I think I went deaf for a few seconds after hearing that. I hadn’t been fooled. I was a fool. A fool surrounded by fools, dreaming of becoming an even bigger fool. The other people on the patio laughing and enjoying their afternoon beers, the babies being rolled by in strollers, all of the people oblivious to what the hell Communication Arts was, were going in slow motion. Did this person say life? Or career? I honestly don’t remember, but what difference did it make. We had flown this famous person in from another country. I still don’t know, but I assume they had been in Communication Arts. I had been in Communication Arts, but to this person I was just some peon somewhere in middle America.
That was when I realized that this was a dream I had chased for all the wrong reasons. Until that moment, I wanted to win more Communication Arts awards. To someday start a super rad firm and wallpaper the walls with said awards. To hire interns to scan photos 18 hours a day for no reward other than putting my name on their résumé. To fly around the world to speak about the awesome work I did for the stupid clients, and all of the sweet awards I had won from doing that awesome work, and to sell a book featuring the awesome work, and the words explaining the awesomeness of said work. To design graphs that looked like amoebas, and take pictures of plastic figurines, to put in annual reports that made shareholders call up The Company and say “what the fuck are you doing with our money!? Oh, a famous designer designed this? Awesome!”

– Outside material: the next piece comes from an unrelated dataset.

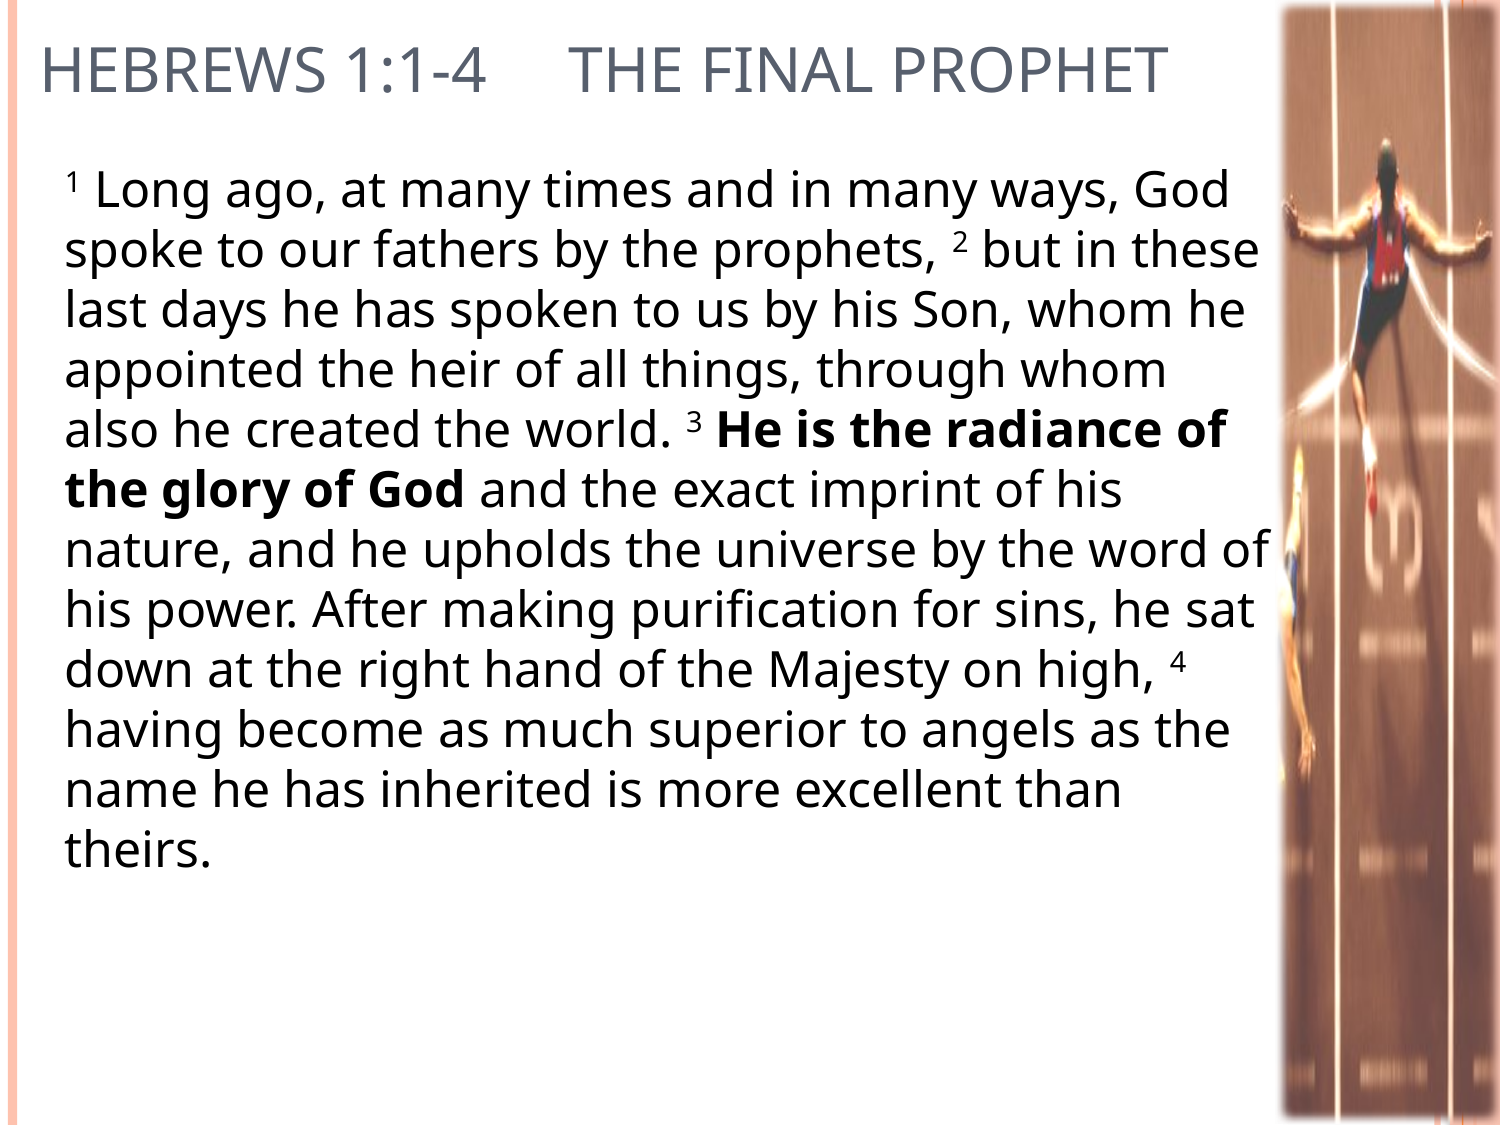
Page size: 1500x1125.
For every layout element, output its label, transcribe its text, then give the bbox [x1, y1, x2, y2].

title Hebrews 1:1-4 THE FINAL PROPHET [24, 0, 1288, 113]
list 1 Long ago, at many times and in many ways, God spoke to our fathers by the prophets, 2 but in these last days he has spoken to us by his Son, whom he appointed the heir of all things, through whom also he created the world. 3 He is the radiance of the glory of God and the exact imprint of his nature, and he upholds the universe by the word of his power. After making purification for sins, he sat down at the right hand of the Majesty on high, 4 having become as much superior to angels as the name he has inherited is more excellent than theirs. [50, 149, 1288, 1062]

This person must have said “life,” because I suddenly thought about mine. Winning that award hadn’t done anything for anyone other than myself. I hadn’t solved any problems, or helped anyone, or inspired anyone to do anything for anyone. Why had I even wanted to achieve this? Because someone told me it was an awesome thing to achieve. Someone who lives in a world where regular people tell regular people that they are awesome, and more regular people tell those people they are awesome, and those people think to themselves “I am awesome,” and tell those original people, and the people after those people, “here is how to be awesome,” and then those people nod their heads and say “he is awesome. I hope I can work for his awesome firm, and be awesome like him” and they do so for a few years and then think to themselves “why am I not awesome yet? I have worked for this awesome person, wiped their awesome ass with my sweat-drenched design school diploma, and their aura of awesomeness has failed to permeate my young, soft, naive skin.” Someone who was told the same thing by another person who had marinaded in the salty oceans of said world for a little bit longer.

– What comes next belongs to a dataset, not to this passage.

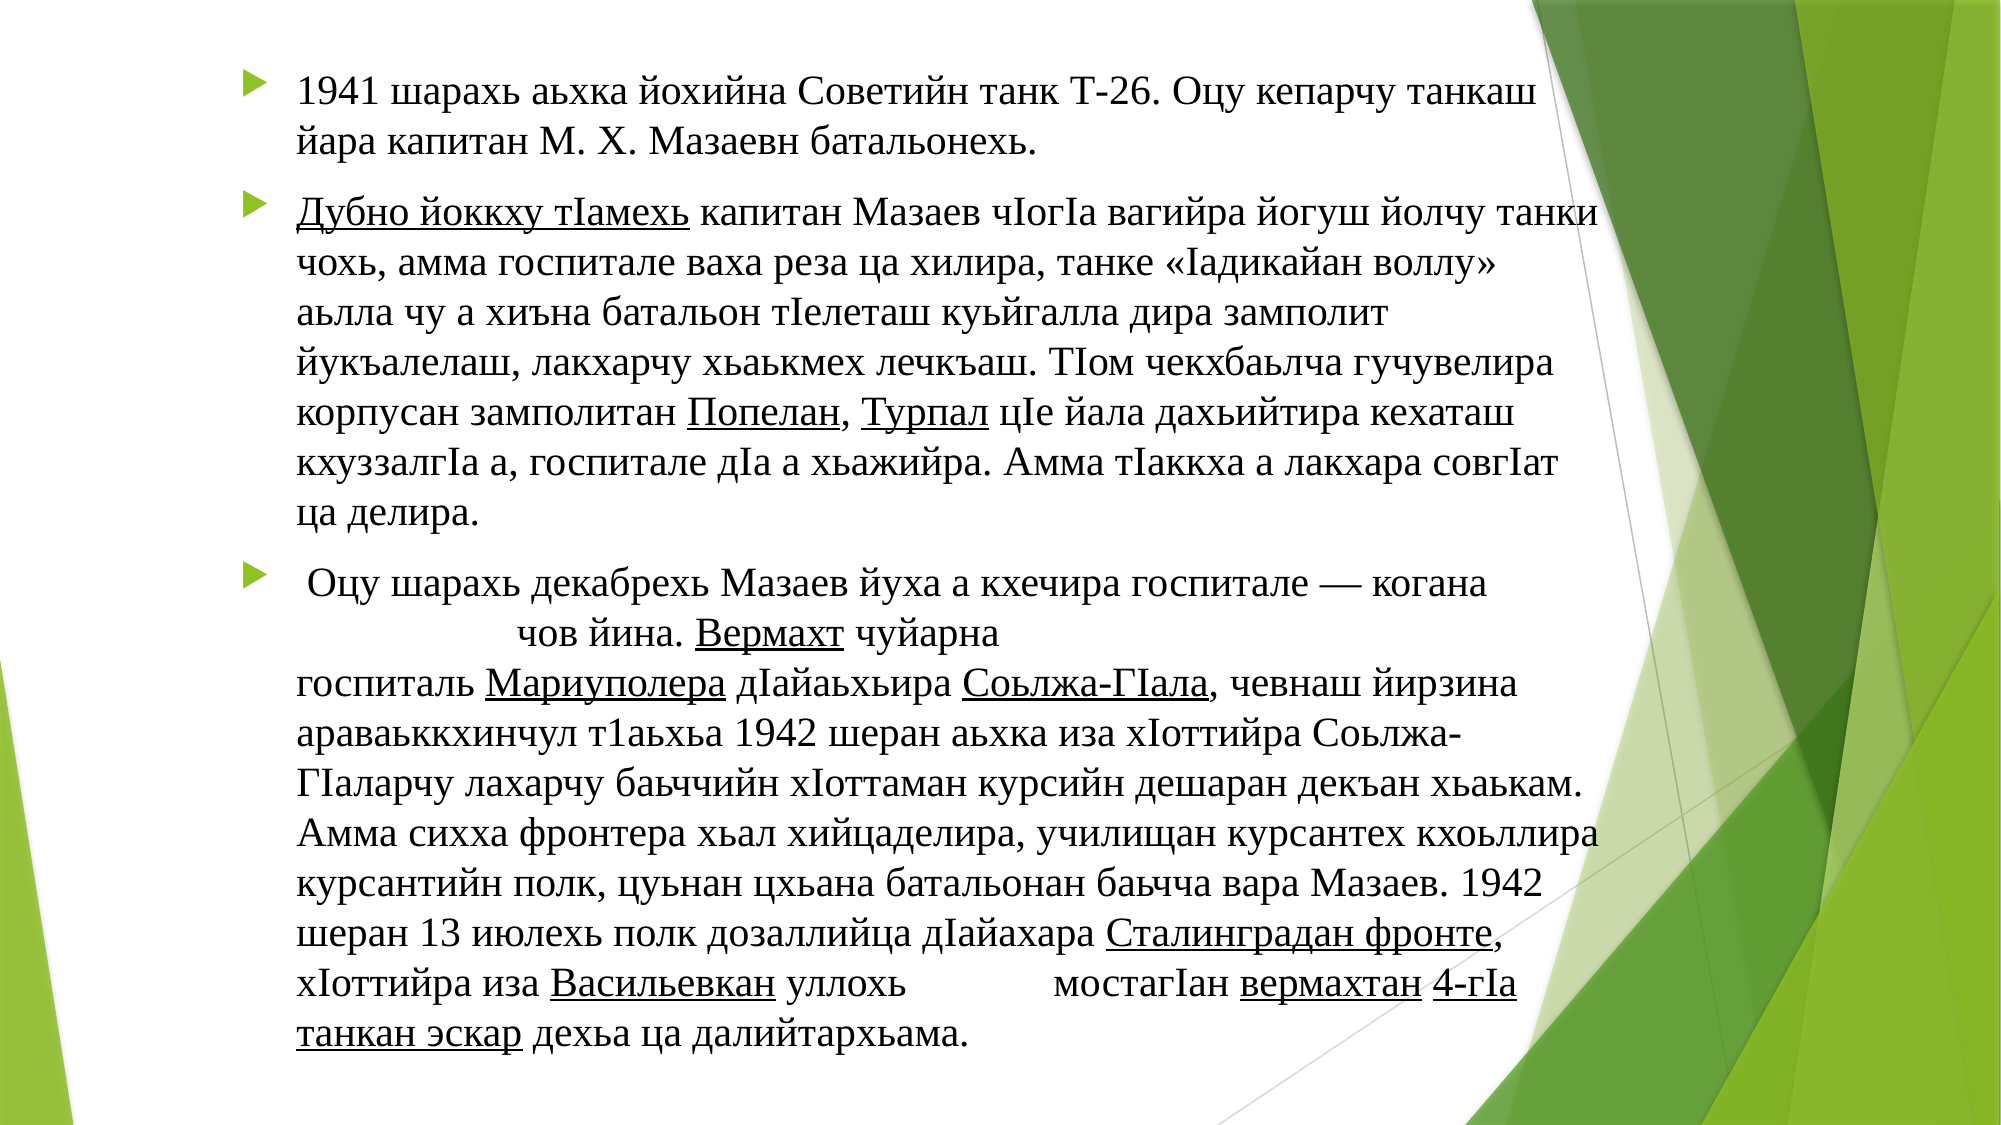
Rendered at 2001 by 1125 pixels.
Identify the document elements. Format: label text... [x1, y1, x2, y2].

list 1941 шарахь аьхка йохийна Советийн танк Т-26. Оцу кепарчу танкаш йара капитан М. Х. Мазаевн батальонехь. Дубно йоккху тӀамехь капитан Мазаев чӀогӀа вагийра йогуш йолчу танки чохь, амма госпитале ваха реза ца хилира, танке «Ӏадикайан воллу» аьлла чу а хиъна батальон тӀелеташ куьйгалла дира замполит йукъалелаш, лакхарчу хьаькмех лечкъаш. ТӀом чекхбаьлча гучувелира корпусан замполитан Попелан, Турпал цӀе йала дахьийтира кехаташ кхуззалгӀа а, госпитале дӀа а хьажийра. Амма тӀаккха а лакхара совгӀат ца делира. Оцу шарахь декабрехь Мазаев йуха а кхечира госпитале — когана чов йина. Вермахт чуйарна госпиталь Мариуполера дӀайаьхьира Соьлжа-ГӀала, чевнаш йирзина араваьккхинчул т1аьхьа 1942 шеран аьхка иза хӀоттийра Соьлжа-ГӀаларчу лахарчу баьччийн хӀоттаман курсийн дешаран декъан хьаькам. Амма сихха фронтера хьал хийцаделира, училищан курсантех кхоьллира курсантийн полк, цуьнан цхьана батальонан баьчча вара Мазаев. 1942 шеран 13 июлехь полк дозаллийца дӀайахара Сталинградан фронте, хӀоттийра иза Васильевкан уллохь мостагӀан вермахтан 4-гӀа танкан эскар дехьа ца далийтархьама. [225, 55, 1619, 991]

Peeking Inside Your Fortune Cookie
If I could do it all over again, would I change a thing? No way. This is one of the many times in my life that I pursued a dream or a goal, only to find out that it was something I either didn’t want, or wanted for the wrong reasons. Even though I now recognize that Goals Are Bananas, I’m sure I’ve yet to pursue a few more Chinese Food Goals in my lifetime; but that knowledge has prevented me from wasting my energy on things that clearly weren’t going to make me happy. Some would call me a quitter, but if I had stuck with some prior goal, I’d currently be a professional Bowler – and c’mon, do I need to explain why I wouldn’t change a thing?
The world is constantly telling us there are things we need to strive for. We need to get a higher-paying job. We need to go back to school. We need to buy our girlfriend a really huge diamond. Recognizing when achieving something isn’t going to make you feel fulfilled is a skill that can maximize your health, wealth, and happiness. Has there been something in your life that you strove for and achieved, only to discover it didn’t make you that happy after all?